Abstract

Not until ten years after the end of the war did the most striking changes in social mores and external fashions take place which were to give the post-war world a totally distinct set of attitudes from those of the thirties. Under the shadow of the hydrogen bomb the Campaign for Nuclear Disarmament was launched in 1958 and the first of the protest marches to Aldermaston was organised.

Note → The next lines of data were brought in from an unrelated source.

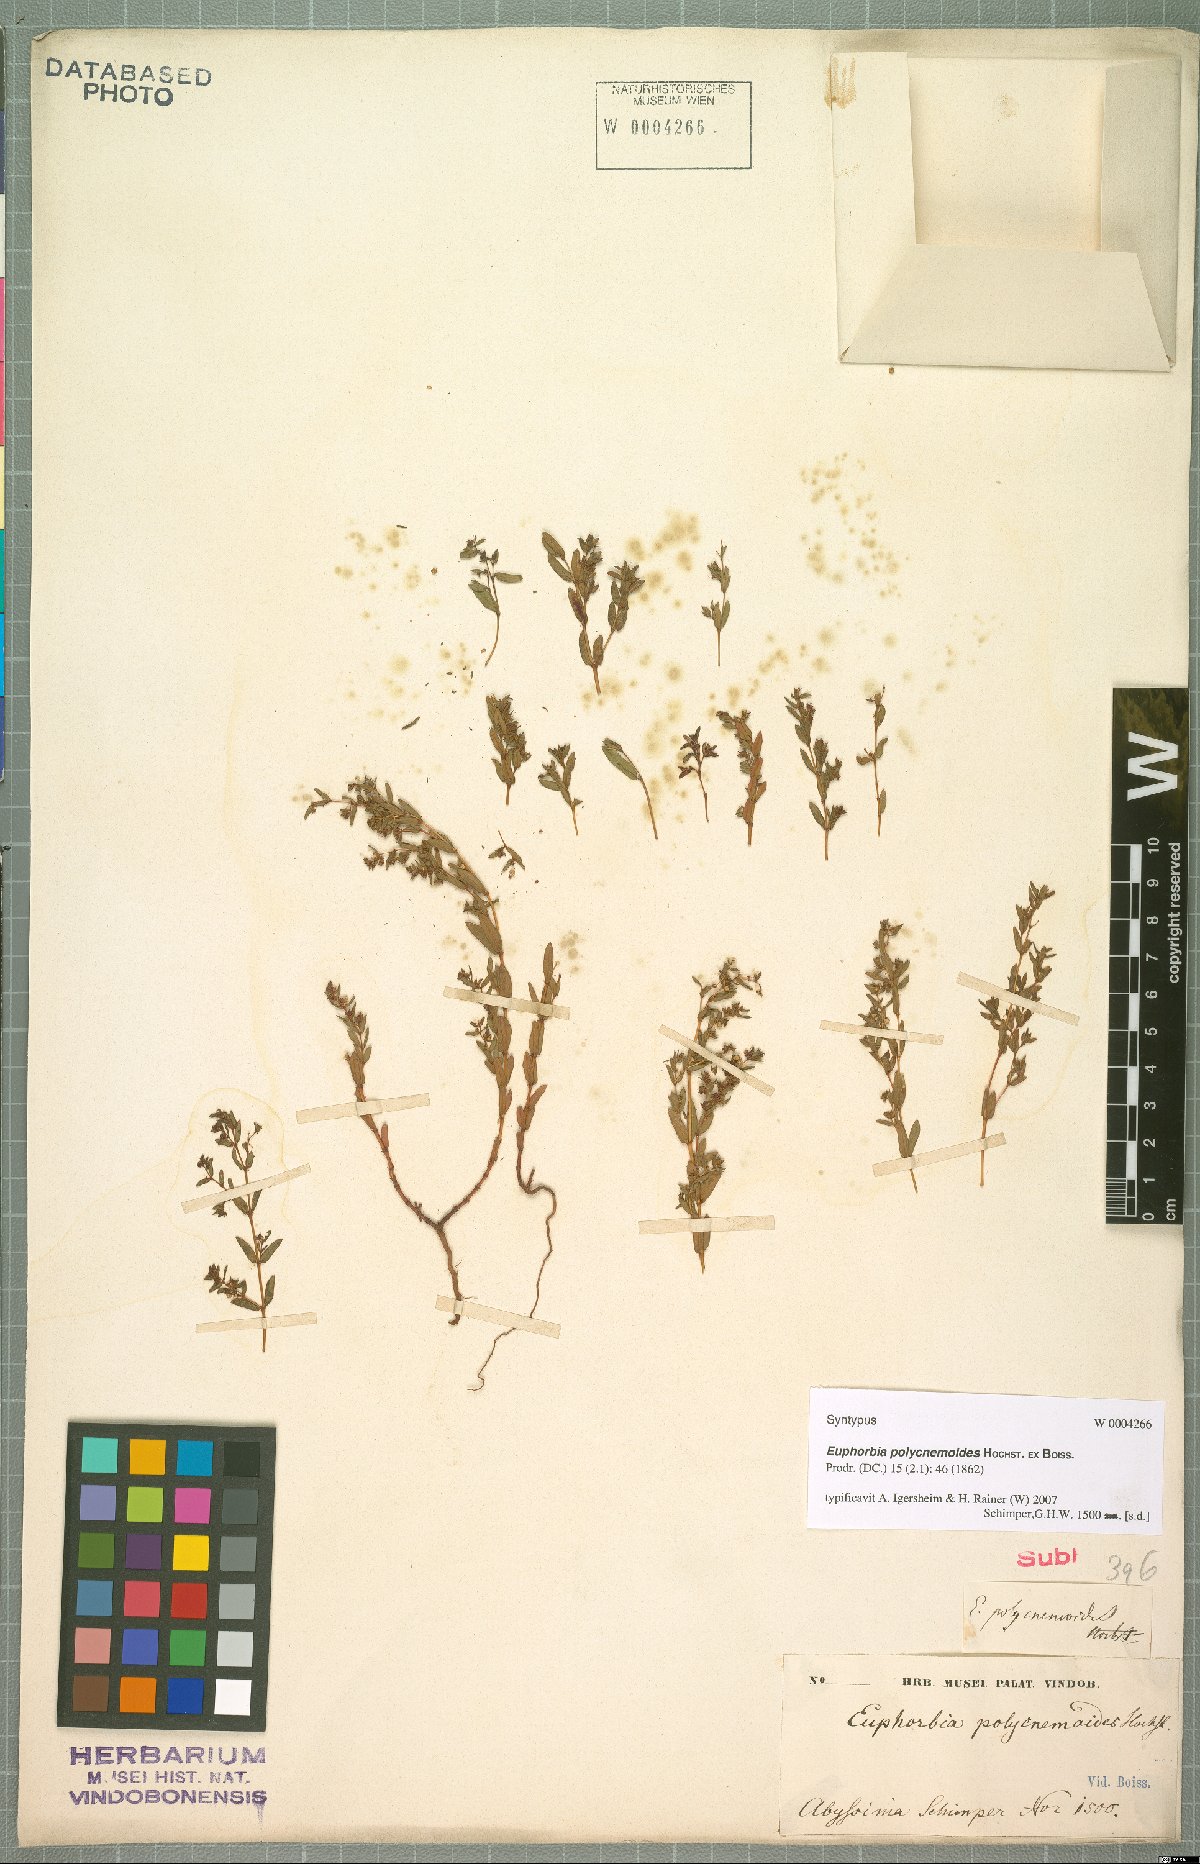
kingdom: Plantae
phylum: Tracheophyta
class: Magnoliopsida
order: Malpighiales
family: Euphorbiaceae
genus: Euphorbia
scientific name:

The crushing of a Hungarian rising by Russian tanks in 1956 had added to the fear of Soviet intentions, while the Anglo-French invasion of Egypt in the same year provoked in the so-called ‘Suez crisis’ a bitter national schism between those who, like Sir Anthony Eden, the Prime Minister, believed in putting dictators such as President Nasser of Egypt in their place, and those who felt that British action of this kind was a throw-back to the bad old imperial days. Such political issues bred a smouldering sense that there was a lot of hard-bitten old prejudice to deal with in the British mind. It was fanned in the moral field by the controversy surrounding the publication in 1957 of the Wolfenden Report on Homosexual Offences which prepared the way for legalisation of homosexual practices between consenting adults, and by the unsuccessful prosecution of the publishers of Lawrence’s Lady Chatterley’s Lover under the Obscene Publications Act in 1960.